## STATED GOAL
Pick up the article on homemade ice cream makers at the Rivah right after its final sentence and keep writing it.

## SOURCE TEXT

[START]

Nothing goes better with summertime than ice cream.

And if you’re looking for some homemade ice cream at the Rivah, you’re in luck. At least four ice cream makers practice their art—offering some unusual flavors—and made fresh with quality ingredients.

Short Lane Ice Cream has been churning homemade ice cream for eight years at its location at Short Lane and Route 17 in Gloucester. Kim and Jim Williams renovated the 1930s vintage country store, saving its character that gives it a special ambience.

Short Lane Ice Cream offers a quality product designed to please every palate, said co-owner Kim Williams. “We are continually creating new flavors while offering the best-selling flavors with consistency.”

Chocolate remains the top seller, she said. And you’ll find such tempting treats as coconut, lemon, ginger cream, dreamsicle, black raspberry, coffee, butter pecan and mint chocolate chip, to name a few.

[END]

## RECORDED INFORMATION
[START]

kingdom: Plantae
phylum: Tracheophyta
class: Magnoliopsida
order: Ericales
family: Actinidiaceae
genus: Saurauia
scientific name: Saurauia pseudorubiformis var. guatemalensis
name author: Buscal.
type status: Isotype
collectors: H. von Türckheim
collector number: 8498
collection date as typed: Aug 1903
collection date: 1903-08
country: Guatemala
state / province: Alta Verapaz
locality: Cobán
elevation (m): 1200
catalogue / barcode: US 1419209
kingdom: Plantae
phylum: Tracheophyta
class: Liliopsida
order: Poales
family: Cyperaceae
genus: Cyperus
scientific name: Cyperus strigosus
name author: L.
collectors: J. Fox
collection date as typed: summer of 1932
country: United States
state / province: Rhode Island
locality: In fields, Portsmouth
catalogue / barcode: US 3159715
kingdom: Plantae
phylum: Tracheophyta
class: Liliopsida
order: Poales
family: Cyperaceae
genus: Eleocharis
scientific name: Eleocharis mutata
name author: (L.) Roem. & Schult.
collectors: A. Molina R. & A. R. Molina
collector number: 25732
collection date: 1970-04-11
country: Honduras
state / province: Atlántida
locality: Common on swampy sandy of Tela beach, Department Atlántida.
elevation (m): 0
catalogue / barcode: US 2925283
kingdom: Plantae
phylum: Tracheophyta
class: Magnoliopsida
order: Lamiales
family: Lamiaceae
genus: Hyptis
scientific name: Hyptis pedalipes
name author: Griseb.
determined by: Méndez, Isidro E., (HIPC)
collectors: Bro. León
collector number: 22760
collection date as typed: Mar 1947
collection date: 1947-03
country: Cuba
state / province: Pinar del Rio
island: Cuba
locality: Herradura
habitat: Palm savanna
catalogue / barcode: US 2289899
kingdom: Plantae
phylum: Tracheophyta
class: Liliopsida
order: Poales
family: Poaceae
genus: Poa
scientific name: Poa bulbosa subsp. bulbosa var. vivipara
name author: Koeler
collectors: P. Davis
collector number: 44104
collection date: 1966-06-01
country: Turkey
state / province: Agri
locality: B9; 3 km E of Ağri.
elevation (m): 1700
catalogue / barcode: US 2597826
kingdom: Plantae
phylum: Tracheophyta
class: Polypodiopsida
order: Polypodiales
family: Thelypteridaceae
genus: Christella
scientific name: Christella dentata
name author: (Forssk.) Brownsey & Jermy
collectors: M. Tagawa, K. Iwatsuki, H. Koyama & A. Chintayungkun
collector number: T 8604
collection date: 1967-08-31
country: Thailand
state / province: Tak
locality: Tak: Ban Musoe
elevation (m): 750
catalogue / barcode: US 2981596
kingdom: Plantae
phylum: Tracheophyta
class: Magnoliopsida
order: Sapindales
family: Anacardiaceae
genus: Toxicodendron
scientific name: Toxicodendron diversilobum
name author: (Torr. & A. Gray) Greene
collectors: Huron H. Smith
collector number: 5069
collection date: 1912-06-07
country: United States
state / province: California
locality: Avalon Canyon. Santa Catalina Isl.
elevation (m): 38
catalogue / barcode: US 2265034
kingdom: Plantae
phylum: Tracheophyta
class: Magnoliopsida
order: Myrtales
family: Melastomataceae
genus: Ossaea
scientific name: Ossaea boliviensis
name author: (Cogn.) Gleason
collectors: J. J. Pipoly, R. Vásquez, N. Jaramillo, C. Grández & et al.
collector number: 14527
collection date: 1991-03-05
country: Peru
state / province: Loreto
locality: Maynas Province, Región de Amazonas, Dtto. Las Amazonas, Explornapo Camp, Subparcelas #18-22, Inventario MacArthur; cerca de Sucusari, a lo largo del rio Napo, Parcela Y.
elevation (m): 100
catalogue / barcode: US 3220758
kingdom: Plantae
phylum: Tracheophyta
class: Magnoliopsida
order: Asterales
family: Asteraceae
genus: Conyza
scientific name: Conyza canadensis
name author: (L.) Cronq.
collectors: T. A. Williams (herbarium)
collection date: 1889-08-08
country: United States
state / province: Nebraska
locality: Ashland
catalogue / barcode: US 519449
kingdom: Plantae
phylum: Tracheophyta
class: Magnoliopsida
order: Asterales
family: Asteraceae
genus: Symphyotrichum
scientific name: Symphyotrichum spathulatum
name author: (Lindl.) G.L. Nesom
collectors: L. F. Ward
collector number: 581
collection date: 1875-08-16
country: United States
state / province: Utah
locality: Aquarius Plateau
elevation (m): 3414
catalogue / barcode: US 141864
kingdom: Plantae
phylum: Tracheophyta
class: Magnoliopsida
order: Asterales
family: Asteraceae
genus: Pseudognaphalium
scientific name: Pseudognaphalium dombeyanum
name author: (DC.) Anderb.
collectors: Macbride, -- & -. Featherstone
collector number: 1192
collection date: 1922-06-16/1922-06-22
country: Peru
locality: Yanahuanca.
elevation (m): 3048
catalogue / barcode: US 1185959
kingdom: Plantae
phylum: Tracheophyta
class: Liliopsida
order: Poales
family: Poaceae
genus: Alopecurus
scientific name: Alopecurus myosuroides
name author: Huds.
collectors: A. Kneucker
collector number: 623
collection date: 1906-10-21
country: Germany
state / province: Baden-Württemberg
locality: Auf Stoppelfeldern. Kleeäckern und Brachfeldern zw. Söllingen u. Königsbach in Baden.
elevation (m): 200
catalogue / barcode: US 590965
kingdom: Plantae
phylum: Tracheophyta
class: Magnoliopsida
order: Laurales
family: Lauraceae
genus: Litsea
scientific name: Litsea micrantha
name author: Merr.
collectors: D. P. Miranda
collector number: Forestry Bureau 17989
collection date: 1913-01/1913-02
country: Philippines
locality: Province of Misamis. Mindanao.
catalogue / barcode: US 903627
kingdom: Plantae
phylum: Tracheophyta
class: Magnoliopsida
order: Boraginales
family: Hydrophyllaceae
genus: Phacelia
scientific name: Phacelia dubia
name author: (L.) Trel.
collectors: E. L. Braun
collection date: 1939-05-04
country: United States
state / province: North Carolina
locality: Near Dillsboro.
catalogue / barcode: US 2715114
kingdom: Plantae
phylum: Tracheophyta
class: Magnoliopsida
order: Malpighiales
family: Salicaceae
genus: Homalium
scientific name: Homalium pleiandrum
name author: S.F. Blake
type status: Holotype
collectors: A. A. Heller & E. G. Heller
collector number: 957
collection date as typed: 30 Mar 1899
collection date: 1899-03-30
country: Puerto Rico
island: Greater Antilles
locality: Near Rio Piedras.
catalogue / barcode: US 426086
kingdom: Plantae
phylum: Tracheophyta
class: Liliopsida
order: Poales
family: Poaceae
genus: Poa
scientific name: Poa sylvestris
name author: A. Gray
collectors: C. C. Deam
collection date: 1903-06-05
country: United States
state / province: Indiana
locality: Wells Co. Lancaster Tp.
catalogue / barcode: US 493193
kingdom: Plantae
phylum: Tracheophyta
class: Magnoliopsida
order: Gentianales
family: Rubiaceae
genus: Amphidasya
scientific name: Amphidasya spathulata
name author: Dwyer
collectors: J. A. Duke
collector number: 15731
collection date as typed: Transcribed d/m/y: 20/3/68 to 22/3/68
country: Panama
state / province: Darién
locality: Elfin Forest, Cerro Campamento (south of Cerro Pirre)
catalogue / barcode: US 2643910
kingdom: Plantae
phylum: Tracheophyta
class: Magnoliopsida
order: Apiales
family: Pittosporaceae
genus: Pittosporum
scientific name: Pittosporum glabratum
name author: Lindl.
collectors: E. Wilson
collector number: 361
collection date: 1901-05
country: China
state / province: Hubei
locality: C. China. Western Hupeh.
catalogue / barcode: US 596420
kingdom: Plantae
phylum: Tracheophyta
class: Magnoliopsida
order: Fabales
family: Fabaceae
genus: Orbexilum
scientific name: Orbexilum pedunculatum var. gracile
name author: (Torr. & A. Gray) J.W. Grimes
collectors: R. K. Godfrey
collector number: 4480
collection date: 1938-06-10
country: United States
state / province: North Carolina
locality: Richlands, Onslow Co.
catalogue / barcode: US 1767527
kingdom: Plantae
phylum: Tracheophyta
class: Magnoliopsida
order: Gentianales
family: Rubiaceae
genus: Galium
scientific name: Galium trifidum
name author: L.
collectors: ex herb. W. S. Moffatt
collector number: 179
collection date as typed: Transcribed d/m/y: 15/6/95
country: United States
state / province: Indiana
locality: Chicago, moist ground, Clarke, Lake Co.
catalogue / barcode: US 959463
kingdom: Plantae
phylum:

[END]

## TASK OUTPUT
Short Lane Ice Cream also offers “gelato” in Italian custard and less heavy cream resulting in a frozen dessert that has less fat grams and one in which the flavor comes through more intensely, she explained.

There also are sundaes, milkshakes and the old-fashioned banana boat. Seasonal favorites include blueberry and pumpkin custard.

Hot Chocolate
When it comes to ice cream, Something Different Country Store & Deli lives up to its name.

For instance, “ethno-gastronomist” and owner Dan Gill has combined chocolate and chili peppers in a flavor he calls “Hot Chocolate.” The combination has ancient origins going back to the Incas and probably before, he explained.

Capsaisin, the chemical compounds that make hot peppers hot, is fat soluble, not water soluble, said Gill. “Our Hot Chocolate ice cream does not taste hot . . . until you swallow it and then you get a nice warm feeling in your throat. The butter fat coats the tongue. The next bite neutralizes the capsaisin and starts the process all over again.”

Growing up on a farm at Remlik in Middlesex County, Gill’s family had a milk cow and plenty of fresh milk, cream and butter. A special summer treat was homemade ice cream, made with a hand-cranked churn. “Our ice creams are as close as we could get to what we made on the farm when I was a child,” he said.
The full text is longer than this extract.